Но, слава богу, он только языком трепаться горазд. А так по жизни ничего не делает, дерет потихоньку, да и все. Но вот только гляжу я, что в последнее время как тот арбуз — хвостик у него усыхает, скоро как у Яблокова станет, а живот растет. Чую, расставаться с ним придется. По нравственным причинам, естественно. А я‑то не молодею, кругом шалавы двадцатилетние. Но если повезет, то к националисту уйду, они, говорят, в моду входят…
Если сперва Лёлин рассказ Марик слушал не без интереса, то под конец мозги его начали потихоньку закипать. Воистину, пьяная женщина представляет убогое зрелище. Язык проститутки все чаще и чаще заплетался, несла она уже откровенную чушь, да и на улице совсем свечерело. Страж допил апельсиновый сок и, оборвав Лёлю на полуслове, заявил что им пора. Он все еще колебался, брать ли ее с собой. Бухая шлюха — отвратительна, но все же Тьма страшнее. Когда ты один. И если он сейчас уедет сам, то непременно сегодня ночью познает Ужас. Ему вспомнился сон: тусклый фонарь, готовый в любой момент погаснуть, мертвый бледный малыш, говорящий считалками, и необъятный наползающий мрак. Усилием воли Верзер отогнал неприятное видение.

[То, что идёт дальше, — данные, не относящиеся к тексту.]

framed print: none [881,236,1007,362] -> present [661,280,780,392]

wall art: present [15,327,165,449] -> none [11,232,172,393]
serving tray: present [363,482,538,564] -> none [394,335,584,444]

Марик часто водил к себе домой проституток. И связано это было не только с неустроенной личной жизнью, но также и с приступами, которые случались с парнем каждые три — четыре месяца.
«В конце концов, — подумал страж, — ее можно уложить спать на диване, сам же я буду рядом, на кресле, а завтра с утра выпровожу нахрен, пусть летит в свой Новосибирск».

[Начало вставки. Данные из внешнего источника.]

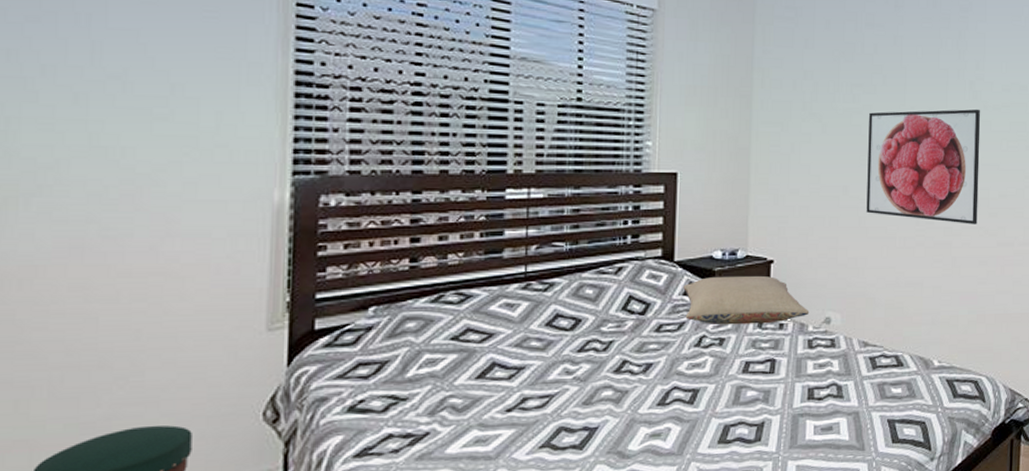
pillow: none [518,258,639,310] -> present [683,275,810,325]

Однако Лёля вздумала бузить:
— Как нам пора? Куда? Я хочу быть здесь!
— В Питер, — произнес Марик как можно строже, — или ты едешь прямо сейчас со мной, или остаешься и будешь квасить дальше, в одиночестве.
Скорчив недовольную гримасу, женщина не без труда поднялась и заковыляла к выходу. Родриго имел несчастье оказаться у нее на пути. Лёля остановилась, уставившись мутным взглядом на каталонца, и, расплывшись в нелицеприятной улыбке, заговорила, слегка запинаясь:
— А я еще один стих Жоры Нескладного знаю, хочешь, расскажу.
Мрачный бармен, сощурившись и будто смотря сквозь проститутку в неизвестную даль, помахал головой из стороны в сторону.
— А я все равно расскажу, — настояла на своем Лёля.
Да будь я хоть Ленин преклонных годов,
И то б, без понтов и базара,
Испанский учил бы я только за то,
Что им говорил Че Гевара.
Закончив декламацию, женщина залилась визгливым смехом, так сильно откинув голову, что если бы не Марик, вовремя ее поддержавший, она наверняка бы бахнулась навзничь. Ноздри Родриго расширились, а и без того тонкие губы, казалось, исчезли вовсе. Однако он, смолчав и сверкнув глазами, резко развернулся и ушел прочь.
— Учти, — сказал Марик Лёле, когда они оказались на автостоянке, — поедешь без шлема.
— Это еще почему.
— Протрезвеешь быстрей.
Женщине такой ответ явно пришелся не по душе.
— Мне лицо надует, — произнесла она хмуро, тихо, почти плаксиво.
— Не надует тебе лицо, — передразнил проститутку Марик, — я буду аккуратно ехать.